Tim kemudian bergerak dan menangkap SH di sebuah rumah kontrakan di kawasan Penjaringan. Dari penggeledahan di kontrakan SH, petugas mengamankan dua unit telepon genggam dan satu timbangan digital yang diduga digunakan untuk transaksi dan pembagian sabu.
“SH kemudian mengakui bahwa sabu yang ia jual kepada SU berasal dari pemasok lain berinisial PA yang kini juga berstatus DPO,” jelas Condro.

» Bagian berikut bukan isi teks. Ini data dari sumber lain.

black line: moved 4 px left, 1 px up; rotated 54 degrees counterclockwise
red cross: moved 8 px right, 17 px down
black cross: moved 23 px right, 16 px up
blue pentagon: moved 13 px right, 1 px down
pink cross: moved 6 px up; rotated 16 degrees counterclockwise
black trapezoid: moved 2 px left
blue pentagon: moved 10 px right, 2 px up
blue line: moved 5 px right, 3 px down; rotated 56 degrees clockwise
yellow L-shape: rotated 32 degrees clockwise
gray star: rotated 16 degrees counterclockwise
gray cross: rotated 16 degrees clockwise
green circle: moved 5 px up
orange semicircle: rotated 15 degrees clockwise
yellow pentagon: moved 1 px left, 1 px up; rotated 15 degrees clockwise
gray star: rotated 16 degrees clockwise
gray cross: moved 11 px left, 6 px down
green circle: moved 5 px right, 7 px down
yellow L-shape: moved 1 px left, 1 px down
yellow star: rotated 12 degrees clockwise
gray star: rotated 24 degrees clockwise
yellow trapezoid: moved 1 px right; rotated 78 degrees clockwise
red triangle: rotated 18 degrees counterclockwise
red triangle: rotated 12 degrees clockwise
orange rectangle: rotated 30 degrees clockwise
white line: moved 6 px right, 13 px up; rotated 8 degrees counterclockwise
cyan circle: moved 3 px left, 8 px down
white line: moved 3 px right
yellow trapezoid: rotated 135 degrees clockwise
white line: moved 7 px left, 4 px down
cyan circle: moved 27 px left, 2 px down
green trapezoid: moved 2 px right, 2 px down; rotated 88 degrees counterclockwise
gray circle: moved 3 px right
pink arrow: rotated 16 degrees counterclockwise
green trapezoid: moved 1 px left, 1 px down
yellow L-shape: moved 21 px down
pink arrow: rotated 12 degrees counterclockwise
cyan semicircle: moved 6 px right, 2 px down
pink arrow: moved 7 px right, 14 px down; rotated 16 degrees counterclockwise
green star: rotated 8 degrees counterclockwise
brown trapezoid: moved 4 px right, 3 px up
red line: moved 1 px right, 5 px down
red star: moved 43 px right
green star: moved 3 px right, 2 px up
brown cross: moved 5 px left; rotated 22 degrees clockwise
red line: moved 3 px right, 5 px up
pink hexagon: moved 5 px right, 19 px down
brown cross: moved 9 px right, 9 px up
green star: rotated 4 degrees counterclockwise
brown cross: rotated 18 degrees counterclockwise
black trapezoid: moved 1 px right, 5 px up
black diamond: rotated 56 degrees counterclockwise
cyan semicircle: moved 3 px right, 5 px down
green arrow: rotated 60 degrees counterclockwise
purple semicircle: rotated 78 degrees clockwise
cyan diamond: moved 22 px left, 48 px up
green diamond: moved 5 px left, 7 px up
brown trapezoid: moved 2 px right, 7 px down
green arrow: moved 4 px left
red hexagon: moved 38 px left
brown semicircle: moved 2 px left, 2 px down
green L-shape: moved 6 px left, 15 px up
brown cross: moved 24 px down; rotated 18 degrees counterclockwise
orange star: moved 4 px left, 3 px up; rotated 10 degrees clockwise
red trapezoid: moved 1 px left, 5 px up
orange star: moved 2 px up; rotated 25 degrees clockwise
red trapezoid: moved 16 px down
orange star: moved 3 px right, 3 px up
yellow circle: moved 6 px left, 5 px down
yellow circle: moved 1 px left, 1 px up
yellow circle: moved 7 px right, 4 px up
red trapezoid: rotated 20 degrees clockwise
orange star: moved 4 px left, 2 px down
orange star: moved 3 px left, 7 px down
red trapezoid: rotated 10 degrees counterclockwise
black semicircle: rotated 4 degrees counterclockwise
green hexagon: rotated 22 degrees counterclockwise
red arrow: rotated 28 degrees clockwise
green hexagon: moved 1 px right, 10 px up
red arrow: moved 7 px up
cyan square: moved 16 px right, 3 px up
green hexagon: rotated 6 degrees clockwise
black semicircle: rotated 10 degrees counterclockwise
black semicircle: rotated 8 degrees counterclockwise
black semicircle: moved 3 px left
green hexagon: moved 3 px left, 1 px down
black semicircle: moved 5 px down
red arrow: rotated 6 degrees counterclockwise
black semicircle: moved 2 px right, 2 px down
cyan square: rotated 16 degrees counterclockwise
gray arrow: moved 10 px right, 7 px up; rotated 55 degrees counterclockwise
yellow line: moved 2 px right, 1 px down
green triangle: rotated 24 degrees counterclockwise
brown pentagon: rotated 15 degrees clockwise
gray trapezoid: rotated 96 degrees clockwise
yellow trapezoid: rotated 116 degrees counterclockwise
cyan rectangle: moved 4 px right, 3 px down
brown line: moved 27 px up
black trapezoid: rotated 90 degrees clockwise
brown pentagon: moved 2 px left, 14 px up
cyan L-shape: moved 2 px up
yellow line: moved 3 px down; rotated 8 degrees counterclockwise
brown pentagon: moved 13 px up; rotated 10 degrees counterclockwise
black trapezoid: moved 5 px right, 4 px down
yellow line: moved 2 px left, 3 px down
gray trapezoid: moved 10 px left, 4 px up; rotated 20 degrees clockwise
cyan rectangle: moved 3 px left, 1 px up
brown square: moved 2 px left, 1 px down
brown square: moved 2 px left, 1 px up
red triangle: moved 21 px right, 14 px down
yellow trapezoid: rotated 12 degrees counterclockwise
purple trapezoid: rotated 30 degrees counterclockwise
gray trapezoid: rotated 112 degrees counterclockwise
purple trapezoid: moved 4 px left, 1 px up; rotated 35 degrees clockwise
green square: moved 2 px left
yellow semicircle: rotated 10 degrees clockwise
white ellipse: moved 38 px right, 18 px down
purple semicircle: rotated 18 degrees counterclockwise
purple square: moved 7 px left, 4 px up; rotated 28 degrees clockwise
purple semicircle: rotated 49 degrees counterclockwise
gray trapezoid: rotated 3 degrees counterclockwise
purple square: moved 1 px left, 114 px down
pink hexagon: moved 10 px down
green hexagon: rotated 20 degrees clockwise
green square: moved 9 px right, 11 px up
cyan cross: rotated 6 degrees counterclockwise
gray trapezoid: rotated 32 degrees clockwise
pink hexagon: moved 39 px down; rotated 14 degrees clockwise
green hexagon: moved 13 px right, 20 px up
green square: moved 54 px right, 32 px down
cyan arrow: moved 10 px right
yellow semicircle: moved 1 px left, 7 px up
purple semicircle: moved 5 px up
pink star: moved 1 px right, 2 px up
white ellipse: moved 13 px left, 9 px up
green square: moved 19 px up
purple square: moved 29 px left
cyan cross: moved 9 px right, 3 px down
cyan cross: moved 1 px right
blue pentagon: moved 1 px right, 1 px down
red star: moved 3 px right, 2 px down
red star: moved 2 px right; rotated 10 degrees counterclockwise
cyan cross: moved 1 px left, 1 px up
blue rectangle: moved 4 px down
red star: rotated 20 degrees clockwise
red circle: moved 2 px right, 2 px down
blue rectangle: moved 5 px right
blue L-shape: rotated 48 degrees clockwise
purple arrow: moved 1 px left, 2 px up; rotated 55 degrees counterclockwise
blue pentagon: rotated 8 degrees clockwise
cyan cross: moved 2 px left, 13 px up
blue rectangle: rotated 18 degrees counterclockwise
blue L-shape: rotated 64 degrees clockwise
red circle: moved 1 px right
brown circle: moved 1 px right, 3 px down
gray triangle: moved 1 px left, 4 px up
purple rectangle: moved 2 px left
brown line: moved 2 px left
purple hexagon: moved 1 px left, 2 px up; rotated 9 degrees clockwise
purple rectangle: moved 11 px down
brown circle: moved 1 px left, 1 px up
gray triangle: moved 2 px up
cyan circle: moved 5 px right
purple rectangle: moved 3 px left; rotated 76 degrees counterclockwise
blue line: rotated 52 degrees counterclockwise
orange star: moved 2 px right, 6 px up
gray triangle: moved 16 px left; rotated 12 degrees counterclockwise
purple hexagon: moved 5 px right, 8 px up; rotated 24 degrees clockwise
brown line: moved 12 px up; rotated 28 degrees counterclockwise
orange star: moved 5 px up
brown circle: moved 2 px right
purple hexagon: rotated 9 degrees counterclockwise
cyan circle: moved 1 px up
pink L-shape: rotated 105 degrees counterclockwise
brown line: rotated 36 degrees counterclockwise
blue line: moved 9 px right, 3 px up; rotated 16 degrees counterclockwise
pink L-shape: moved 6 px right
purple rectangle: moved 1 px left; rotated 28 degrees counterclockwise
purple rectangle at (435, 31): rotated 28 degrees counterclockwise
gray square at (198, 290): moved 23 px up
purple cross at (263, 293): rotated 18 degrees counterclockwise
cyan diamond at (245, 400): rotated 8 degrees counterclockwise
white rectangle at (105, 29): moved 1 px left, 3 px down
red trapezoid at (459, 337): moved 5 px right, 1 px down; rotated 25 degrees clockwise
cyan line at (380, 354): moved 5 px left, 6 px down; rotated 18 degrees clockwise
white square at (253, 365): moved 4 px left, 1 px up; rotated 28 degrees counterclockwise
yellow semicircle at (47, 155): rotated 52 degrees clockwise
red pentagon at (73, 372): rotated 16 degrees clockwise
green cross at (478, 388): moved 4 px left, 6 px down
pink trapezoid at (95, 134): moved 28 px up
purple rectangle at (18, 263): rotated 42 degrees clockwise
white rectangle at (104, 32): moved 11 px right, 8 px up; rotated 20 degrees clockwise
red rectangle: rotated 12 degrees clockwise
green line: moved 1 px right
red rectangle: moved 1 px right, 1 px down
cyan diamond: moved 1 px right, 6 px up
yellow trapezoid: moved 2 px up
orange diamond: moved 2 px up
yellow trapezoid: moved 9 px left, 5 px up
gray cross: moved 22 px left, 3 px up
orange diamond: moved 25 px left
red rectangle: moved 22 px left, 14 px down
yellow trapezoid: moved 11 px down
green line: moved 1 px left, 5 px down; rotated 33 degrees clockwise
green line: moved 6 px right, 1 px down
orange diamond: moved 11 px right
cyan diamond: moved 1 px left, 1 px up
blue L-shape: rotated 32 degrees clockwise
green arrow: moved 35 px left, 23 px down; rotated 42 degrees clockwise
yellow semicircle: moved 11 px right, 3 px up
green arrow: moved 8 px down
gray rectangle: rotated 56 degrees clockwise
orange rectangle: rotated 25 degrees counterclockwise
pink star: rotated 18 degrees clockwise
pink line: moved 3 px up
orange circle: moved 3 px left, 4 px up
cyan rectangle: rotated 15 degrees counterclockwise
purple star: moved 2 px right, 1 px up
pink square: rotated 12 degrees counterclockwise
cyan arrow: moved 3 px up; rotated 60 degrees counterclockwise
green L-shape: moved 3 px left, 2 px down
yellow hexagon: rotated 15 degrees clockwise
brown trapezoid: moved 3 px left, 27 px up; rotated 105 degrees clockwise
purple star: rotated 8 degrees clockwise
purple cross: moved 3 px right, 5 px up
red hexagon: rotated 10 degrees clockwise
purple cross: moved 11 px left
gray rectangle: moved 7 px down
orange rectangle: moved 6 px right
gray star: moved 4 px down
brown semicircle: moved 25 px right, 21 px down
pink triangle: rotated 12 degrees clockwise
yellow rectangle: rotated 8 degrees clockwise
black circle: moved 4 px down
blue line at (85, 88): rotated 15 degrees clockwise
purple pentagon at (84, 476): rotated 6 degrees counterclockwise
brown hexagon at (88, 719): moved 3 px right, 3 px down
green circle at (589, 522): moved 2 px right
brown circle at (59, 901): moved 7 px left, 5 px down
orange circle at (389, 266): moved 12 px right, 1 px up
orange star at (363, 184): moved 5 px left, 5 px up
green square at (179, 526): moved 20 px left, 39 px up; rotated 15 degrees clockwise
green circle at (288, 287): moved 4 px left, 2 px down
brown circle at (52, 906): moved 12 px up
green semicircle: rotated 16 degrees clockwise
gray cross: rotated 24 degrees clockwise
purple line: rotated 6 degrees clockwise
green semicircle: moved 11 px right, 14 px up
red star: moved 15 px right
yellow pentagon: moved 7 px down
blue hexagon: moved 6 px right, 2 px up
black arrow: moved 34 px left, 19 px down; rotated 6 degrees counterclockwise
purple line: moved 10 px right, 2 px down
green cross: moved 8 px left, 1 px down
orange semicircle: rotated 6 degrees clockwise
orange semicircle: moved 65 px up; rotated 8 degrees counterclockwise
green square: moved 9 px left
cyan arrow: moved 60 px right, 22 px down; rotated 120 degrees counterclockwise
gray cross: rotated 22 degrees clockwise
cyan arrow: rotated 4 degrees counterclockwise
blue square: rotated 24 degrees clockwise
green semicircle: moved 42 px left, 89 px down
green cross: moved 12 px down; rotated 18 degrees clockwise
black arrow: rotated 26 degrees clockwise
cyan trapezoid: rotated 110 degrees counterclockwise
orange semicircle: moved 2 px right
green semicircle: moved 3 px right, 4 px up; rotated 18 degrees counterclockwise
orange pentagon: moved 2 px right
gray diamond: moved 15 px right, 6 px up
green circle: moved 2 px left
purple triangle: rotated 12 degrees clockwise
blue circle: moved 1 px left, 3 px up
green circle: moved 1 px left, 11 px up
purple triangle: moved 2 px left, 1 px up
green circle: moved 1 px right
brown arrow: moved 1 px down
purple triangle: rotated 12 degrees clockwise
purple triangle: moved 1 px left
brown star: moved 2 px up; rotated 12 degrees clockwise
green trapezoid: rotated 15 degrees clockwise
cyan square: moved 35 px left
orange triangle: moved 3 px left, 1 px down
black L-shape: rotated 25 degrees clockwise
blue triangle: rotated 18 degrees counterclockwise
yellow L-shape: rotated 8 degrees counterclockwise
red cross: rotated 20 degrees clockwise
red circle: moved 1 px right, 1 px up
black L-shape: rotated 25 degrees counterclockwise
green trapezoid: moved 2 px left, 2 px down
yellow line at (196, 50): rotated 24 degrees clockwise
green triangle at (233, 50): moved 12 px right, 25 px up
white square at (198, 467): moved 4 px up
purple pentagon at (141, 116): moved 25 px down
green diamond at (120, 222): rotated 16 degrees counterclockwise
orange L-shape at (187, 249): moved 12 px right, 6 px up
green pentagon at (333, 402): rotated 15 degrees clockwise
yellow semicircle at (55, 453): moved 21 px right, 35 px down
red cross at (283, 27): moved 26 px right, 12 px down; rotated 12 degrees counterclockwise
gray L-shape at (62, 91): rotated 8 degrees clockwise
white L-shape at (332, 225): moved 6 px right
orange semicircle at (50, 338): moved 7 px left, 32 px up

Polisi kini memburu BA dan PA yang diduga memiliki peran penting sebagai pemasok dan penghubung jaringan sabu lintas daerah tersebut.
Ancaman Hukuman Mati
Kapolres Serang menegaskan, pihaknya akan terus mengembangkan kasus ini untuk memutus mata rantai peredaran narkoba yang memanfaatkan profesi pedagang ikan sebagai kedok.
“Atas perbuatannya, ketiga tersangka dijerat Pasal 114 ayat (2) jo Pasal 112 ayat (2) jo Pasal 132 ayat (1) Undang-Undang RI Nomor 35 Tahun 2009 tentang Narkotika, dengan ancaman hukuman mati,” tegas Kapolres Serang AKBP. Condro.